PAGE TEXT:

◇ ◇ ◇ ◇

As was expected, shrinkage was minimized by cold dehydration. Allowing the slices to equilibrate both when loaded into the reaction-mixture and upon conclusion of impregnation before decreasing  or increasing pressure respectively is also known to minimize tissue shrinkage. In addition, the planned incremental decreases of pressure by the vacuum controller, allow uniform decreases of pressure until pressure is reduced to 8mmHg. This uniform decrease of pressure along with alternate timed 10mmHg increases in pressure allows tissues to relax and thus release the vaporized acetone which in turn allows better intake of the S10/S3 mixture into the tissue and hence minimizes shrinkage.

Cook (1997) reported that E12 plastinated kidney sections when viewed in situ body slices yielded an informative profile of the capsule, cortex, medulla and pyramids. Similarly, the sub-gross anatomy of the plastinated S10 pig kidney slices was easily recognized and apparently observed in yet more detail.

◇ ◇ ◇ ◇

LISTED ENTRIES:
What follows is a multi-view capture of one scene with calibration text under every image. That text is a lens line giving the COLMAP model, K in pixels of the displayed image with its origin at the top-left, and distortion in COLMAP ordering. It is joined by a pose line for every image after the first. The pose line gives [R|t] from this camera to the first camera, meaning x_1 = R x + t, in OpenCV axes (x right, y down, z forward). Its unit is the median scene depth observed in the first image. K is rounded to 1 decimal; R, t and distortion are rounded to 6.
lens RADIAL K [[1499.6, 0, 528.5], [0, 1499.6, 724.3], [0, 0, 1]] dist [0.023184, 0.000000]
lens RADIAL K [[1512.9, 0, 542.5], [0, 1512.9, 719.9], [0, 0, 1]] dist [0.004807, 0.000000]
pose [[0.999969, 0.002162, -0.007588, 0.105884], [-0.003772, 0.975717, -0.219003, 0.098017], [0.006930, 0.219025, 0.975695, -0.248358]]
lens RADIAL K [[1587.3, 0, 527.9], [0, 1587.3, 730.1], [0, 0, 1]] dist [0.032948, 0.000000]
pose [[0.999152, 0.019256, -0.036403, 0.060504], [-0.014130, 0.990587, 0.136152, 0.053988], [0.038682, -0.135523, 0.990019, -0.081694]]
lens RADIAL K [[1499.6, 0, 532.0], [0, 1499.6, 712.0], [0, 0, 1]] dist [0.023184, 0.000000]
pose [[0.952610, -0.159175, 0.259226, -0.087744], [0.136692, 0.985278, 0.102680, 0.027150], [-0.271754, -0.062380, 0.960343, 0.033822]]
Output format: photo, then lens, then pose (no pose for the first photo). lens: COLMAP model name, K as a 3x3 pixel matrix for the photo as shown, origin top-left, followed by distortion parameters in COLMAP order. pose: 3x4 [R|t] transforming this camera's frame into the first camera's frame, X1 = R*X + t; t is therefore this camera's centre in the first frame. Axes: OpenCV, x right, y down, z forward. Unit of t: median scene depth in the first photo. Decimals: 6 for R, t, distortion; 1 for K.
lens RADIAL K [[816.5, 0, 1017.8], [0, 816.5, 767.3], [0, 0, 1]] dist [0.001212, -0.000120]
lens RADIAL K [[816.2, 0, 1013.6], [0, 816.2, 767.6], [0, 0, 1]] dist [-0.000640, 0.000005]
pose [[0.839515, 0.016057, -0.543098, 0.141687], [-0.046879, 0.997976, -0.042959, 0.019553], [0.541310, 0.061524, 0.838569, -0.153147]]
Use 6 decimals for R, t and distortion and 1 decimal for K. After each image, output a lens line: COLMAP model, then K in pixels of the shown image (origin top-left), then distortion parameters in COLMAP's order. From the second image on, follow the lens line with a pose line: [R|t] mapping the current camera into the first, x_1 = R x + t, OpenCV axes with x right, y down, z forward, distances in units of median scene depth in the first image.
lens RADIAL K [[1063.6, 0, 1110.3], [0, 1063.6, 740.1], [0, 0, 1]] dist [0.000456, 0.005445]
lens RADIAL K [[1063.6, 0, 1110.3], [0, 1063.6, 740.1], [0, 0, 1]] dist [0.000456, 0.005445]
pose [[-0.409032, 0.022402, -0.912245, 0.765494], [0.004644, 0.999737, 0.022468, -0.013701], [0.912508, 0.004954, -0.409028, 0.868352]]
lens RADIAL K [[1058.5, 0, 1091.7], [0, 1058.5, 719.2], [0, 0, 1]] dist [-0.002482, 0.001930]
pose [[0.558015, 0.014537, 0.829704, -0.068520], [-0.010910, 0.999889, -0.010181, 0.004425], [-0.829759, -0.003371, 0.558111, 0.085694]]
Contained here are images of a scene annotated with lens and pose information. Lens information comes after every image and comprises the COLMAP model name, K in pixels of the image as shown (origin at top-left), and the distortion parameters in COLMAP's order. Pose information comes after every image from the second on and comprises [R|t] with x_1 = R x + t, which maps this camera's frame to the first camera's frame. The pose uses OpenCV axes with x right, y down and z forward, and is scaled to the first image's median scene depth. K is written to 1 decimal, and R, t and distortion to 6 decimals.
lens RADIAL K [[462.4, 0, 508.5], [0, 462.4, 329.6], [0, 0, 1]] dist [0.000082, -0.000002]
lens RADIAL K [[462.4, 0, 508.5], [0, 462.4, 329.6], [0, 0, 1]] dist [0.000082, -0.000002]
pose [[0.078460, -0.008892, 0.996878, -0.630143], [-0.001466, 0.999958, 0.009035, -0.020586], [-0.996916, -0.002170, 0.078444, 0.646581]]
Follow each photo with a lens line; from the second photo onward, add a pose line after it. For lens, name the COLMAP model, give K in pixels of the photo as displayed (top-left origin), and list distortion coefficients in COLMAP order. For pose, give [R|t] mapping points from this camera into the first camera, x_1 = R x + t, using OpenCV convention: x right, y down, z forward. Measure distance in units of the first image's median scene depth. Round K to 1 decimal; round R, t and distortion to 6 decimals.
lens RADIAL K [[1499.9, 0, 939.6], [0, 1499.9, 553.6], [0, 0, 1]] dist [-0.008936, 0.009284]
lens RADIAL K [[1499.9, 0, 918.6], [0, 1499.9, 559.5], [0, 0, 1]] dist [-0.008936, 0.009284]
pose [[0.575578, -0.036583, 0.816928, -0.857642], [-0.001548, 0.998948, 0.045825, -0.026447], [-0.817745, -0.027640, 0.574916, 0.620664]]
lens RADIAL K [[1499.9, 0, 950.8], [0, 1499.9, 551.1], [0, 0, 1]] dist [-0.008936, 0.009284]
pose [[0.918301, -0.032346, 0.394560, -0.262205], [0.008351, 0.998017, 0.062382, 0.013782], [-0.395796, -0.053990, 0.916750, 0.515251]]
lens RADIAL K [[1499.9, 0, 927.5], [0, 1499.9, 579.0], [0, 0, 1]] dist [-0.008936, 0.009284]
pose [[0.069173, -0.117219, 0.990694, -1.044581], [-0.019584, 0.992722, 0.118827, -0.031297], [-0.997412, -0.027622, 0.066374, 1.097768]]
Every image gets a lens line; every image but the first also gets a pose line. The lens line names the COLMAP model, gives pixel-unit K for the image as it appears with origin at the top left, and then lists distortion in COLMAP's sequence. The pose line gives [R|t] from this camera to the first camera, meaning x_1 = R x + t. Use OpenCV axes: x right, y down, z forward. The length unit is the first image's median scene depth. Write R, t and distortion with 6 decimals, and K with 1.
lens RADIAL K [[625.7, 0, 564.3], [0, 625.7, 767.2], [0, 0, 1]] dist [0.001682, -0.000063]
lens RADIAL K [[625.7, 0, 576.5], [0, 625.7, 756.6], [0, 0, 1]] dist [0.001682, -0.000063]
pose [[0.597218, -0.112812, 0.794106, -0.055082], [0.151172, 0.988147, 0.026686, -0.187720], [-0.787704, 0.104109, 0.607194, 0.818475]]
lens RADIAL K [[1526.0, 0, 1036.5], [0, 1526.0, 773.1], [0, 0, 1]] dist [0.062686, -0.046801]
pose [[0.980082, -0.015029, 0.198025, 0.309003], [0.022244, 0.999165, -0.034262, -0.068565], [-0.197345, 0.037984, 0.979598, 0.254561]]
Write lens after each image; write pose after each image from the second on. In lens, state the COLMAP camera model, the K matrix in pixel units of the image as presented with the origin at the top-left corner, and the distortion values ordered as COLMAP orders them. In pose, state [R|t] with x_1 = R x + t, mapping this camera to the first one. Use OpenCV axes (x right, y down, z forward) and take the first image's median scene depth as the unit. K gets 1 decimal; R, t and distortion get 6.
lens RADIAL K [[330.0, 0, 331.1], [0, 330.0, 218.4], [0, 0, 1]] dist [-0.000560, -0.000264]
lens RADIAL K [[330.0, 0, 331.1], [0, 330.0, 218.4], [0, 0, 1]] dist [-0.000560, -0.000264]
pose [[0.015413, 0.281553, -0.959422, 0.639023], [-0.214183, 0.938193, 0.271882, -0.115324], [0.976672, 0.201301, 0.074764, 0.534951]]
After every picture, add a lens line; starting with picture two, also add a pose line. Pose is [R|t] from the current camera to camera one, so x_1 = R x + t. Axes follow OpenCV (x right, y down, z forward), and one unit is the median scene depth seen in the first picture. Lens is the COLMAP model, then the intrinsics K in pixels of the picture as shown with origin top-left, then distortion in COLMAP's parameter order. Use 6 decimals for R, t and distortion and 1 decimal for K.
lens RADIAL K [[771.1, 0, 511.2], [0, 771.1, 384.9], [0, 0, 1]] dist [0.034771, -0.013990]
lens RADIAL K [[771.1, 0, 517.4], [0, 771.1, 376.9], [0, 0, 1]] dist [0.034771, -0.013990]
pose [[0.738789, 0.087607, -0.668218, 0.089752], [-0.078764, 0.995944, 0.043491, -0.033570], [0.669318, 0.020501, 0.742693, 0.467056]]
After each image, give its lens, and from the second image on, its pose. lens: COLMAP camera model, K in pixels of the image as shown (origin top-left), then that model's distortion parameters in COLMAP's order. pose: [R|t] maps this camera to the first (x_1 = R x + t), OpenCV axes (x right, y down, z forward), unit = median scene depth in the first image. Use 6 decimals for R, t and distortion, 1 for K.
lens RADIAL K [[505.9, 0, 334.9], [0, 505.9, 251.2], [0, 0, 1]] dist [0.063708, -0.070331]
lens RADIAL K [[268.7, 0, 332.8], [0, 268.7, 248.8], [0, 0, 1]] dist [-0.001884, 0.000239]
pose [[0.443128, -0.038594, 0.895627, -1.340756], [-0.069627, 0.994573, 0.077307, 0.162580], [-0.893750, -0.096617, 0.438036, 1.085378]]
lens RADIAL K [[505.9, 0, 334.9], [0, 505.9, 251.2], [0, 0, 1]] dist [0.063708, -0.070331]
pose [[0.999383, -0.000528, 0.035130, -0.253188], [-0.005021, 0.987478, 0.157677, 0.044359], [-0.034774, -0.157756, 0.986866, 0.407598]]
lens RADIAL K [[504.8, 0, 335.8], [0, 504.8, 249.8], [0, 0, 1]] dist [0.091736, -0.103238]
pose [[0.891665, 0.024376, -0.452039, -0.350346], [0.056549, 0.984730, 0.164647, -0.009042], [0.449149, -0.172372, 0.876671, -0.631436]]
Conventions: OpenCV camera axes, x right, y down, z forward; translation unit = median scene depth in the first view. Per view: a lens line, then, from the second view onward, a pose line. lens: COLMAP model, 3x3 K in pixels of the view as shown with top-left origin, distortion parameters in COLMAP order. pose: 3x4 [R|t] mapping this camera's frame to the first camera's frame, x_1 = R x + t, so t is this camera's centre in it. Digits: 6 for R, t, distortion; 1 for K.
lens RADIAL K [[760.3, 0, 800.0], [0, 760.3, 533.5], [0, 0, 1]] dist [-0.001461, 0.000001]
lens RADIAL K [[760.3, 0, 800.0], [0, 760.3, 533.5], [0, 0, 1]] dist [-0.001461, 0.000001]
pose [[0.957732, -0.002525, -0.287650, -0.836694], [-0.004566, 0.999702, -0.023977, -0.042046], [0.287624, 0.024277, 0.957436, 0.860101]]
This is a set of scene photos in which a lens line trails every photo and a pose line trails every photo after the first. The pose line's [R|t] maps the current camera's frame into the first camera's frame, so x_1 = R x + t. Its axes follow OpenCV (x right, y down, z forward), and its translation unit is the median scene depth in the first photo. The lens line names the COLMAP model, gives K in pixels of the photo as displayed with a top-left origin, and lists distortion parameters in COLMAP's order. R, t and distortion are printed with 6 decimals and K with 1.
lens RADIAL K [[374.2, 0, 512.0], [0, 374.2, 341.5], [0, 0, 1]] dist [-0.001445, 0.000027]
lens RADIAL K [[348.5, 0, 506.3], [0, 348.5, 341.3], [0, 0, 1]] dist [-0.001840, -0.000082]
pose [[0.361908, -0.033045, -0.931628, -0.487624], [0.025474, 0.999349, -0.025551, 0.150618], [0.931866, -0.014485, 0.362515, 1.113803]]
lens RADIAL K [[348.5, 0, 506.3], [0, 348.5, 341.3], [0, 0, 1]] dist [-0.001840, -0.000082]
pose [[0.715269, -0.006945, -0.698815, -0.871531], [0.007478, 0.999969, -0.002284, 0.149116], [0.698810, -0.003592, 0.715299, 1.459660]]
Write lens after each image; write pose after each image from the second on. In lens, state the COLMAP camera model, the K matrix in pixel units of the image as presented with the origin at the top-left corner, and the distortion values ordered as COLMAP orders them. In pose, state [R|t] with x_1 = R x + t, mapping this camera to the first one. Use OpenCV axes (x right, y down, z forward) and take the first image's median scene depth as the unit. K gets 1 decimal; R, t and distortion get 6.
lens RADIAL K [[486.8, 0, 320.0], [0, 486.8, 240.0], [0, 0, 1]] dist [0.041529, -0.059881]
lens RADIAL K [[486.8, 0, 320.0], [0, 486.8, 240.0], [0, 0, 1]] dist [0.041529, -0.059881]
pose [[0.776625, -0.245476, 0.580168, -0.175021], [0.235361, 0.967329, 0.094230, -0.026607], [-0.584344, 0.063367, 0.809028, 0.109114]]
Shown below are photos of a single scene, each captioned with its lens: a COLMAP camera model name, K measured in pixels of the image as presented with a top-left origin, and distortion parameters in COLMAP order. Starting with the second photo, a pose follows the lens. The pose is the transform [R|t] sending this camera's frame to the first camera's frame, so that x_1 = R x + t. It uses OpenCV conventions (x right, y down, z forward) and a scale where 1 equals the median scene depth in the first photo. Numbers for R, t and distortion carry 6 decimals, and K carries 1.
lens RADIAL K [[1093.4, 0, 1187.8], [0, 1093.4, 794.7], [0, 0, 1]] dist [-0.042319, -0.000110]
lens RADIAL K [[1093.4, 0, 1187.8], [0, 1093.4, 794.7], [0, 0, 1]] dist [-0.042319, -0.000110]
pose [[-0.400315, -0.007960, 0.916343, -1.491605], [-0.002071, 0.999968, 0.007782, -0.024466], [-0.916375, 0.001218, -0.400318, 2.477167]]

◇ ◇ ◇ ◇

PROBLEMS AND TASKS:
1) In the plastination text, to what pressure do the vacuum controller's incremental decreases bring the pressure?
2) Please continue the plastination text from where it stops.

YOUR WRITTEN ANSWERS:
1) 8mmHg

2)
One of the main features of E12 or  P35/40 specimens is the transparency of the specimen slice (Steinke, 2002; Sora and Cook, 2007; Weber et  al., 2007: Henry and Latorre, 2007). Bringing the last acetone bath to room temperature for a few days produced a satisfactory degree of transparency in S10 slices by reducing the fat accumulation in the  renal sinus. Likely more transparency of the renal sinus could be obtained by a few more days of room temperature acetone defeating. However, the dehydrated but not degreased slices and the fresh slices both showed less transparency and hence less distinction between renal structures. Medullary structures were dark colored and could be recognized from the surrounding cortical tissue yet segmental arteries in the parenchyma and their lumina were not clearly delineated from the surrounding kidney tissue due to the high lipid content of the renal sinus. This work demonstrates that thin S10 semitransparent kidney slices can contribute to future research activities. The aim of our next study will be to explore the segmental arterial structure in pig kidney.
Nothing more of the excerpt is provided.